Advancing LLM-based phoneme-to-grapheme for multilingual speech recognition
New training technique reduces average word error rate from 10.56% to 7.66% across 10 languages.
A research team led by Lukuang Dong and Ziwei Li has published a paper titled 'Advancing LLM-based phoneme-to-grapheme for multilingual speech recognition' that significantly improves automatic speech recognition (ASR) across multiple languages. Their work tackles the phoneme-to-grapheme (P2G) conversion problem—turning sound units (phonemes) into written text (graphemes)—using large language models (LLMs). The researchers tested their methods on the CV-Lang10 benchmark covering ten languages, addressing two major challenges: language-aware generation and severe cross-language data imbalance where some languages have far less training data than others.

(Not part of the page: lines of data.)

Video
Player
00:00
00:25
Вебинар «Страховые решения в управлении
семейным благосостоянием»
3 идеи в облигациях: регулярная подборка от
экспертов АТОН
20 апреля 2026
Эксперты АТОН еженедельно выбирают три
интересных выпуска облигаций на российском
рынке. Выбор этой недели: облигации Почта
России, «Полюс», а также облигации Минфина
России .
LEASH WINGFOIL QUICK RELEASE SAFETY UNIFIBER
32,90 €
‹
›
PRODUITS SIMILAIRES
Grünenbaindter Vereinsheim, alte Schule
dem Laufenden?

Their key innovation is Simplified SKM (S-SKM), a Monte Carlo approximation technique that avoids the need for CTC-based speech-to-phoneme probability weighting during P2G training. This makes the system more robust to uncertainties in the initial speech-to-phoneme conversion. When combined with robust training techniques and oversampling of low-resource languages, their approach achieved a substantial reduction in word error rate (WER), dropping from 10.56% to 7.66% on average across all ten languages. This represents a 27% relative improvement in accuracy.
The paper, submitted to INTERSPEECH2026 and available on arXiv, demonstrates how separating ASR into speech-to-phoneme and phoneme-to-grapheme components allows for better cross-lingual acoustic sharing while maintaining language-specific orthography rules. This modular approach means acoustic models can be shared across languages while the P2G component handles the unique spelling and writing conventions of each language. The work represents an important step toward more efficient and accurate multilingual speech recognition systems that don't require completely separate models for each language.
- Simplified SKM (S-SKM) method reduces average WER from 10.56% to 7.66% across 10 languages
- Addresses data imbalance through low-resource oversampling and robust training techniques
- Enables shared acoustic models across languages while maintaining language-specific text generation
Why It Matters
Enables more accurate speech-to-text for global applications and low-resource languages with limited training data.